Xerxes then lifted and put his left hand beside Tricia. Tricia was on his left side.
“Thank you for the time, desu wa,” Tricia said. “Perfect Adult isn’t against anime. Monipa’s Journey is perfectly fine; it’s for children. But, most anime make people jerk off, for example, Redo of Keita, and that is disgusting, desu wa. We don’t need those kinds of entertainment. We can have theatres and operas in opera houses as our entertainment. It’s classy, it’s educational, and it encourages people to leave their basement and socialize with others, desu wa. Therefore, Perfect Adult doesn’t steal our jobs, but it promotes honorable jobs, so we will maintain this utopian nation. Desu wa.”
The audience clapped.
For the love of God, what’s wrong with jerking off?! NTR and rapes. Those are WRONG. Jerking off doesn’t hurt anybody, but it’s RELIEVING! Damian thought.
“Next, let’s listen to Dr. Easton and Ms. Anastasia. The time limit is four minutes. Please,” Todd said.
Easton and Anastasia stood up and walked to their speech stands. “Good evening. Peace, and God’s blessings and mercy be upon you,” Easton said. Easton then chuckled and said, “We don’t like a person who gives a good speech, but they do nothing for people’s prosperity. People, not colleagues. Or they don’t have a clear program. So, to give people a practical promise, we are going to make this: Verdandi Entrepreneur Card.”
Easton lifted a blue card and showed it to the audience. “This card is for those who want to market their domestic products and give people jobs, but they lack connections or funds. We will give these cards to those who have the best business proposals; we won’t give these cards only to those who have good connections, like, a good connection with me. No, we won’t. We will hold a tender, so everyone can participate. We already have some good domestic products, but they just don’t get enough support from the government. We are not corrupt. Anastasia, do you have anything to say?”
Anastasia bent her back, showed her right hand, and put her right index finger on her right thumb. Then she gave a wink and made an X with her right index finger and her right thumb: it was the finger heart.
What the f*ck are you doing, Anastasia?
“MOMMYYYYYYYYYYYYY,” Anastasia’s supporters shouted again and disregarded the rules of debate.
Then Anastasia said: “Anime gives people their perfect lives. It inspires them to chase their dream or make other inspiring works. Jerking off or not, it’s not imperfect when you don’t harm or harass others.

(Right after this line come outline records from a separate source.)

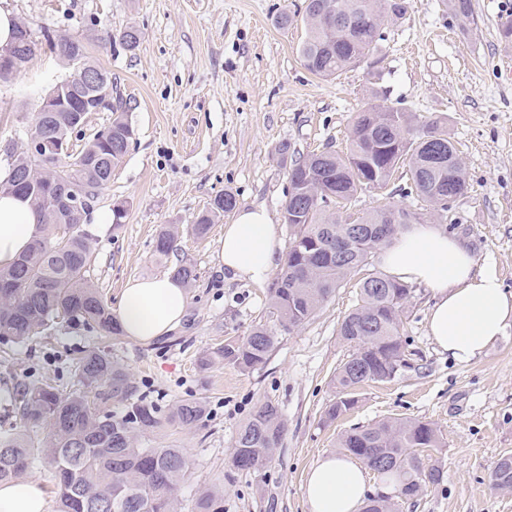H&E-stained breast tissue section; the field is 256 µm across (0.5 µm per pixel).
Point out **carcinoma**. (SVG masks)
<instances>
[{
  "label": "carcinoma",
  "mask_w": 512,
  "mask_h": 512,
  "mask_svg": "<svg viewBox=\"0 0 512 512\" xmlns=\"http://www.w3.org/2000/svg\"><path fill=\"white\" fill-rule=\"evenodd\" d=\"M409 7L410 0H306V37L299 46L304 67L331 77L369 59L378 49L385 19H400ZM322 8L345 24L321 21L317 14ZM448 9L462 26L473 21L470 0H448ZM47 43L67 63L73 47L89 60L79 38L63 45L50 37ZM110 128V138L92 137L80 151L58 159L32 157L22 148L10 155V174L0 182V191L29 198L42 218V231L13 266L0 269V344L5 354L14 345L41 337L55 318L114 339L121 336L102 294L86 276L92 253L91 236L83 229L86 215L69 210L57 194V184L64 179L93 197L112 181L130 133L120 102L112 110ZM75 129L73 113L39 111L25 138L67 139ZM278 154L289 162L283 223L291 228V236L276 274L281 286L270 289L273 324L260 322L245 338L227 339L206 351L198 360L202 369L216 362L242 371L264 364L277 330L289 331L313 318L348 275L366 270L378 250L419 219L418 212L399 206L375 208L354 218L348 210L359 193H384L406 167L417 197L427 203L431 215L445 220L451 197L468 189L448 130L436 121L414 125L410 113L386 105L376 93L356 112L347 151L290 159L284 144ZM236 206L233 192L216 195L192 224V234L207 237L215 220ZM178 234L173 225L161 227L156 257L174 251ZM409 294L407 285L376 272L360 279L357 303L338 328V336L353 352L336 369L337 395L327 410L328 420L358 403V387L391 379L393 365L404 354L400 329ZM72 364L68 390L42 378L13 387L4 410L19 415L22 429L0 431V449L8 450L0 454V482L17 480L44 463L57 487L59 512H180L177 487L188 470L183 451L142 447L138 439L166 422L196 427L204 419V407L185 399L160 414L146 396L136 394L126 369L98 346L81 351ZM110 401L124 405V412L105 408ZM43 425L50 428L51 437L40 443L33 432ZM283 433L278 407L261 404L238 429L235 468L263 471ZM338 447L391 478L398 496L405 499L443 479L442 469L426 465L417 452L442 447L438 429L424 421L389 418L353 428L340 435ZM493 480L512 486V454L497 461ZM195 512H224V494L215 489L200 493Z\"/></svg>",
  "instance_id": "1"
}]
</instances>
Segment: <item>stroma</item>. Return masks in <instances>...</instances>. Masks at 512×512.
<instances>
[{"instance_id":"stroma-1","label":"stroma","mask_w":512,"mask_h":512,"mask_svg":"<svg viewBox=\"0 0 512 512\" xmlns=\"http://www.w3.org/2000/svg\"><path fill=\"white\" fill-rule=\"evenodd\" d=\"M36 41L49 35L84 37L90 59L112 78L135 136L111 182L87 217L92 255L87 276L109 307L128 279L166 274L187 264L197 275L182 325L158 341H111L109 350L161 411L183 399L206 405L201 426L169 425L150 445L179 448L189 469L178 498L193 512L201 489L224 491V512H308L303 484L321 456L337 453L339 435L384 418L427 421L445 445L431 451L443 480L400 501L399 512H512V491L490 475L512 453V325L483 355L461 364L441 352L427 328L430 294L411 288L401 337L410 367L387 382L368 383L358 403L326 421L332 378L352 349L337 334L356 302L357 280L346 279L303 325L279 333L267 362L243 372L198 359L228 338L247 336L268 319V286L232 277L217 263L218 240L233 214L205 239L190 226L211 200L232 191L242 208L264 207L281 241L289 178L277 153L295 156L344 151L355 113L376 88L389 106L447 127L459 149L468 190L451 204L442 228L512 291V42L500 35L512 19V0H471L472 25L458 24L445 0H412L404 18L385 23L377 54L338 76L307 71L298 48L305 37V0H8ZM291 23L281 27L278 18ZM143 37L136 50L120 40L99 48L95 36L128 26ZM70 73L49 50L0 80V144L20 141L43 96ZM123 204L121 224L108 222ZM180 228L167 264L154 258L162 225ZM97 331L60 320L44 338L14 350L0 388L31 376L67 385L74 354L93 346ZM270 402L285 424L282 442L259 473L232 464L236 430Z\"/></svg>"}]
</instances>
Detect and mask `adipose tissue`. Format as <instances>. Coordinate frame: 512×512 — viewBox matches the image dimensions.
<instances>
[{
  "label": "adipose tissue",
  "mask_w": 512,
  "mask_h": 512,
  "mask_svg": "<svg viewBox=\"0 0 512 512\" xmlns=\"http://www.w3.org/2000/svg\"><path fill=\"white\" fill-rule=\"evenodd\" d=\"M39 216L29 198L0 194V268L11 267L40 235ZM281 242L272 214L262 207L237 212L225 225L217 260L239 280L263 285L278 266ZM386 275L430 292L428 331L457 362L484 353L512 323V292L475 256L434 224H419L399 235L381 254ZM187 290L170 276L128 281L115 309L124 336L147 343L175 330L186 314ZM367 490L363 466L345 455L321 457L304 482L310 512H359ZM0 512H48L39 482L0 484Z\"/></svg>",
  "instance_id": "1"
}]
</instances>
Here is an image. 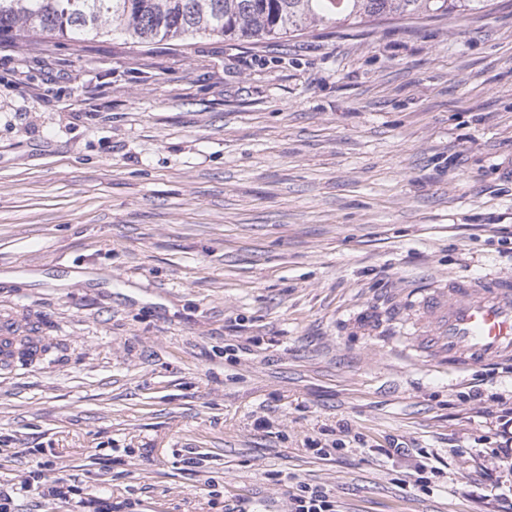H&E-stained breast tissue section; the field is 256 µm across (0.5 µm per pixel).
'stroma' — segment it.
<instances>
[{
  "instance_id": "obj_1",
  "label": "stroma",
  "mask_w": 512,
  "mask_h": 512,
  "mask_svg": "<svg viewBox=\"0 0 512 512\" xmlns=\"http://www.w3.org/2000/svg\"><path fill=\"white\" fill-rule=\"evenodd\" d=\"M501 273L511 7L0 55V312L54 340L0 369L11 512H71L58 479L122 512H285L301 483L341 512H498L512 363L437 369L390 312ZM393 440L445 461L430 490L374 454Z\"/></svg>"
}]
</instances>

In fact, it is imperfect when you despise those who didn’t harm you; it’s not common sense. So, let’s give people more jobs without bending the spirit, the core, of our ideology, which is love, and disgust against those rapists or NTR bastards.”
Why the f*ck do we discuss jerking off in a presidential debate?!
The audience clapped, and the debate continued.
After the fifth election debate, the silence period had passed, and the election began. Damian waited for Easton in Kievan Theatre. Damian, Anastasia, and Easton’s campaign team were going to watch some quick counts.
F*ck Xerxes. He made a rule that people have to give their votes in their workplaces. Therefore, anyone who doesn’t vote for him will have the risk of being known and facing OC-IPA.
I didn’t think we were going to win, but losing is just according to keikaku (means "plan" in Japanese), Damian thought and grinned. Misdirection, success.